The paper presents a new method for astrometry using radial velocities with slit spectroscopy, demonstrated with real observations and a simple optical device for improved accuracy.

Findings

Measured a 18 ± 2 mas separation in a binary star using radial velocity differences.

Achieved milli-arcsecond level astrometric accuracy beyond the diffraction limit.

Demonstrated the method's applicability to various astrophysical systems.

Abstract

Spectra of composite systems (e.g., spectroscopic binaries) contain spatial information that can be retrieved by measuring the radial velocities (i.e., Doppler shifts) of the components in four observations with the slit rotated by 90 degrees in the sky. By using basic concepts of slit spectroscopy we show that the geometry of composite systems can be reliably retrieved by measuring only radial velocity differences taken with different slit angles. The spatial resolution is determined by the precision with which differential radial velocities can be measured. We use the UVES spectrograph at the VLT to observe the known spectroscopic binary star HD 188088 (HIP 97944), which has a maximum expected separation of 23 milli-arcseconds.

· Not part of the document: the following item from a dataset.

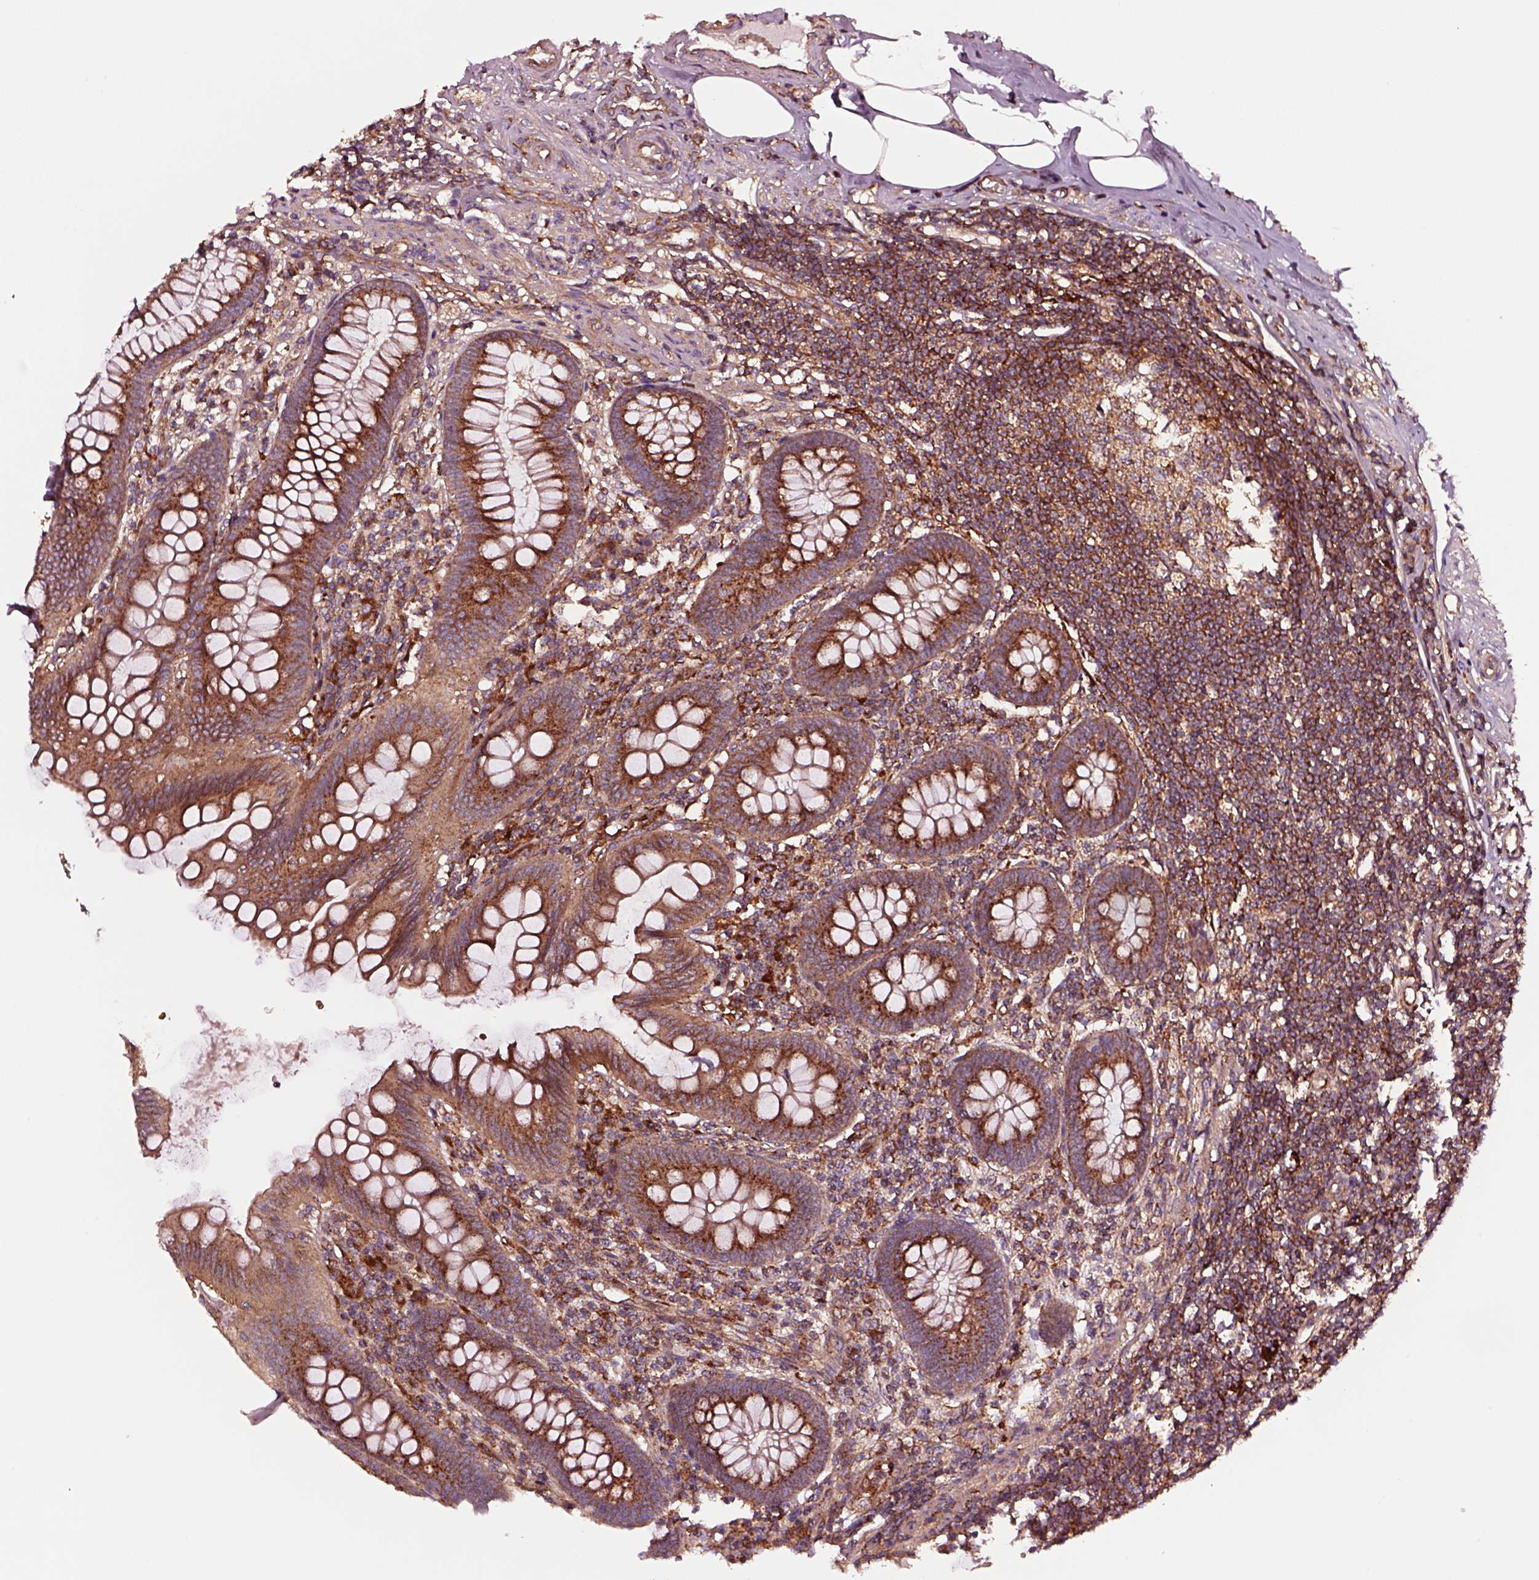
{"staining": {"intensity": "strong", "quantity": ">75%", "location": "cytoplasmic/membranous"}, "tissue": "appendix", "cell_type": "Glandular cells", "image_type": "normal", "snomed": [{"axis": "morphology", "description": "Normal tissue, NOS"}, {"axis": "topography", "description": "Appendix"}], "caption": "Appendix stained with DAB (3,3'-diaminobenzidine) immunohistochemistry reveals high levels of strong cytoplasmic/membranous staining in about >75% of glandular cells. (Stains: DAB in brown, nuclei in blue, Microscopy: brightfield microscopy at high magnification).", "gene": "WASHC2A", "patient": {"sex": "female", "age": 57}}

We measure an astrometric signal in radial velocity of 276 \ms, which corresponds to a separation between the two components at the time of the observations of 18 $\pm2$ milli-arcseconds. The stars were aligned east-west. We describe a simple optical device to simultaneously record pairs of spectra rotated by 180 degrees, thus reducing systematic effects. We compute and provide the function expressing the shift of the centroid of a seeing-limited image in the presence of a narrow slit.The proposed technique is simple to use and our test shows that it is amenable for deriving astrometry with milli-arcsecond accuracy or better, beyond the diffraction limit of the telescope. The technique can be further improved by using simple devices to simultaneously record the spectra with 180 degrees angles.With tachoastrometry, radial velocities and astrometric positions can be measured simultaneously for many double line system binaries in an easy way. The method is not limited to binary stars, but can be applied to any astrophysical configuration in which spectral lines are generated by separate (non-rotational symmetric) regions.